BRIEF -
Put each line of the listing from the one containing "Monitoring (30% width)**" down to and including the one containing "Cause & Effect Matrix:**" into a numbered list, leaving out blank lines.
+++
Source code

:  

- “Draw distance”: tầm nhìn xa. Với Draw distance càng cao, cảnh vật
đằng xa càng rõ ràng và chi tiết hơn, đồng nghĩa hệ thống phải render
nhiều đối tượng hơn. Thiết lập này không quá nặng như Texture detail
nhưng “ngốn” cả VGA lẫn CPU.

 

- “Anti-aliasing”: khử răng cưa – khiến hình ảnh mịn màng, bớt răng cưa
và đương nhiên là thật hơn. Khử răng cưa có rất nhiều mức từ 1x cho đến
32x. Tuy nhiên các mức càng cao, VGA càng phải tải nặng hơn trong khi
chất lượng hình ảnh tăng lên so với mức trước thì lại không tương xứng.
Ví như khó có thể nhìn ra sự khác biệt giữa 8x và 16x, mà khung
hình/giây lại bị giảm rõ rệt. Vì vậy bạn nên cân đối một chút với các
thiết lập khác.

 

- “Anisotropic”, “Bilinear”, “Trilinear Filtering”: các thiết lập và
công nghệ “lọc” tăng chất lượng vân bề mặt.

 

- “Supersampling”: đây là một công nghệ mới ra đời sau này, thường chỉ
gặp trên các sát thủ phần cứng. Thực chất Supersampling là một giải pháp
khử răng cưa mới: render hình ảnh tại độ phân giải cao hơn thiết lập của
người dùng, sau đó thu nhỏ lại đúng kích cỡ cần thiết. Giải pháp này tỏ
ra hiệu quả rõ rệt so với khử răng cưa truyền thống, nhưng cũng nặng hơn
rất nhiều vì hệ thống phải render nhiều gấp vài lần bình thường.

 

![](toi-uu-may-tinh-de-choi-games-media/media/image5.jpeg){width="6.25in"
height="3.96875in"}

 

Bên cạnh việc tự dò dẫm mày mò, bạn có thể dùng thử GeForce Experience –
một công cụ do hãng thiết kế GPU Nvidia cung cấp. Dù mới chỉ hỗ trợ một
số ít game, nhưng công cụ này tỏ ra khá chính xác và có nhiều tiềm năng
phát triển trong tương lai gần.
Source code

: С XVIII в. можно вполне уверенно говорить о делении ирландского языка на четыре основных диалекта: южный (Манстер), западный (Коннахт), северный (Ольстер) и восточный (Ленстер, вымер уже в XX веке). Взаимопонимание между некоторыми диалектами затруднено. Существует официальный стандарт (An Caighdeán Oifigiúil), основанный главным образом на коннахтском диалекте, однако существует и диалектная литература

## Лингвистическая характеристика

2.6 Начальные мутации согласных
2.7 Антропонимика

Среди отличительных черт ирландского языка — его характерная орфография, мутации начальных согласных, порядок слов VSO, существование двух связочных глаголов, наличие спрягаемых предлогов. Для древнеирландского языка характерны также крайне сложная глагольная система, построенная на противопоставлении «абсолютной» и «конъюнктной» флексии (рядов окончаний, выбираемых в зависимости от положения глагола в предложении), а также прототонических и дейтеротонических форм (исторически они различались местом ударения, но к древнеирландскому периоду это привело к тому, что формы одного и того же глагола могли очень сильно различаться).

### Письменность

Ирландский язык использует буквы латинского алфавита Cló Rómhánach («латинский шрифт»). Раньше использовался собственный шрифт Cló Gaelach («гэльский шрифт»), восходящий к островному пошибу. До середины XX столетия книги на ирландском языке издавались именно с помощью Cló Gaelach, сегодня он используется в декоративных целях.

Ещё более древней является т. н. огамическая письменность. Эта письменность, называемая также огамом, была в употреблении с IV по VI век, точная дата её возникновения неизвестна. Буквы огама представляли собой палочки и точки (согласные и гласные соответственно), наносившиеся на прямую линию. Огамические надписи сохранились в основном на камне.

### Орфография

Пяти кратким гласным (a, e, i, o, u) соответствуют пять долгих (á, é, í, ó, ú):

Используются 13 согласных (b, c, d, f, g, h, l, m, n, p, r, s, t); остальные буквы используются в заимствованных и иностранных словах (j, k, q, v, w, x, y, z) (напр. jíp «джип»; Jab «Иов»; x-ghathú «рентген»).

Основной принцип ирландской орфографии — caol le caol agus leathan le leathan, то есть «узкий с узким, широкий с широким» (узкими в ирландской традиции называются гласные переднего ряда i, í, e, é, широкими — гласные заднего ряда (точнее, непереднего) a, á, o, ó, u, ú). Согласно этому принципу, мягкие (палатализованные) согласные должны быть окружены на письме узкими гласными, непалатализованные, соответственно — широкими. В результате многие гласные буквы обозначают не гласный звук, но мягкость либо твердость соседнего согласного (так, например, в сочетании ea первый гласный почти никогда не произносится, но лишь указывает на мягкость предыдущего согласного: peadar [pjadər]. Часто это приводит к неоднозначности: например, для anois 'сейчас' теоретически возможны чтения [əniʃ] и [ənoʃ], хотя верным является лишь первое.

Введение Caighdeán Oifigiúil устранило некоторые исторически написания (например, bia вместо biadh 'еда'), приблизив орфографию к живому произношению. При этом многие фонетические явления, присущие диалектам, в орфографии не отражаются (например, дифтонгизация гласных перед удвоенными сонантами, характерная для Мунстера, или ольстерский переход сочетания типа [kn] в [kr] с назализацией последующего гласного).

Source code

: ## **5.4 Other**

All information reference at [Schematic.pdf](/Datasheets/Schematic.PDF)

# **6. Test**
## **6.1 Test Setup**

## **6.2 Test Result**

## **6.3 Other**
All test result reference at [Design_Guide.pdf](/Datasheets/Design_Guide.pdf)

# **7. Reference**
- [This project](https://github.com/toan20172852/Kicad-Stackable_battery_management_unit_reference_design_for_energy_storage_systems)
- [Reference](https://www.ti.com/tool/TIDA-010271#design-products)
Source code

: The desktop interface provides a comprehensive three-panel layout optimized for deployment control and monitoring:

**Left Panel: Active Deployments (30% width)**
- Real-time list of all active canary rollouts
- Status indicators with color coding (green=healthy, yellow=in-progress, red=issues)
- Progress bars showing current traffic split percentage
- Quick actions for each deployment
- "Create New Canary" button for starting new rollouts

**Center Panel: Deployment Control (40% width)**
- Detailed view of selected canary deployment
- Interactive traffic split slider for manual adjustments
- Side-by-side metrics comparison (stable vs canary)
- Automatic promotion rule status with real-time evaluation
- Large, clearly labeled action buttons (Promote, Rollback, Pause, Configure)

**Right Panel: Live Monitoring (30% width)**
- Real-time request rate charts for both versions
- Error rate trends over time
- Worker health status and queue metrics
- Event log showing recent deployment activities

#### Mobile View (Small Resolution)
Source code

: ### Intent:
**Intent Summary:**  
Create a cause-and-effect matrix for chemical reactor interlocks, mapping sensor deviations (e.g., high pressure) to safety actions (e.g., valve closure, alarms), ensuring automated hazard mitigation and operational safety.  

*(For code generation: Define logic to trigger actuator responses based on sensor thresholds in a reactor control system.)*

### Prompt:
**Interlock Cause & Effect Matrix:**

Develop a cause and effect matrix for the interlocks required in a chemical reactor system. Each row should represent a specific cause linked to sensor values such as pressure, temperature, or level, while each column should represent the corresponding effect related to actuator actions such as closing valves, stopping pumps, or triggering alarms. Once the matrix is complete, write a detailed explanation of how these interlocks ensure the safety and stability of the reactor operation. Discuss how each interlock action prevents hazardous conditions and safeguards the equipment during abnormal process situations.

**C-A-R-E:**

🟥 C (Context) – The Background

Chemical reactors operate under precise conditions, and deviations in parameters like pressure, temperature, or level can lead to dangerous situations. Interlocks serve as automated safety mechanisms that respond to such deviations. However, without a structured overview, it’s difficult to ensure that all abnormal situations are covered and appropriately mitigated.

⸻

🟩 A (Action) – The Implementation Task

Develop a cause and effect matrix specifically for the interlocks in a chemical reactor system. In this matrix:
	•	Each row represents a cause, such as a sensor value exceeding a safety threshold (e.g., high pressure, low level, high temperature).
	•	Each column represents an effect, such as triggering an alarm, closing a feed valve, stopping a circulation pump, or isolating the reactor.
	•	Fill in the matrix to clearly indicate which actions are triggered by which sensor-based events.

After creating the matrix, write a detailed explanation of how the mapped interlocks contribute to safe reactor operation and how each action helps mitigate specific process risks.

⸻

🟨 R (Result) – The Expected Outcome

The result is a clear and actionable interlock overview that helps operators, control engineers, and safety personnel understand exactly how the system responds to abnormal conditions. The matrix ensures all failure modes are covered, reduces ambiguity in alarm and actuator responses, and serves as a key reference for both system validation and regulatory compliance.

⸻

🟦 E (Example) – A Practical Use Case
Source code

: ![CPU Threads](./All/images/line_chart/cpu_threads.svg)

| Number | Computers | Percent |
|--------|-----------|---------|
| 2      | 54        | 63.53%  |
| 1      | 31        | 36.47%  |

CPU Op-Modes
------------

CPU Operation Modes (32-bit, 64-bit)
+++
EXERCISE OUTPUT -
1. **Right Panel: Live Monitoring (30% width)**
2. - Real-time request rate charts for both versions
3. - Error rate trends over time
4. - Worker health status and queue metrics
5. - Event log showing recent deployment activities
6. #### Mobile View (Small Resolution)
7. Source code
8. : ### Intent:
9. **Intent Summary:**  
10. Create a cause-and-effect matrix for chemical reactor interlocks, mapping sensor deviations (e.g., high pressure) to safety actions (e.g., valve closure, alarms), ensuring automated hazard mitigation and operational safety.  
11. *(For code generation: Define logic to trigger actuator responses based on sensor thresholds in a reactor control system.)*
12. ### Prompt:
13. **Interlock Cause & Effect Matrix:**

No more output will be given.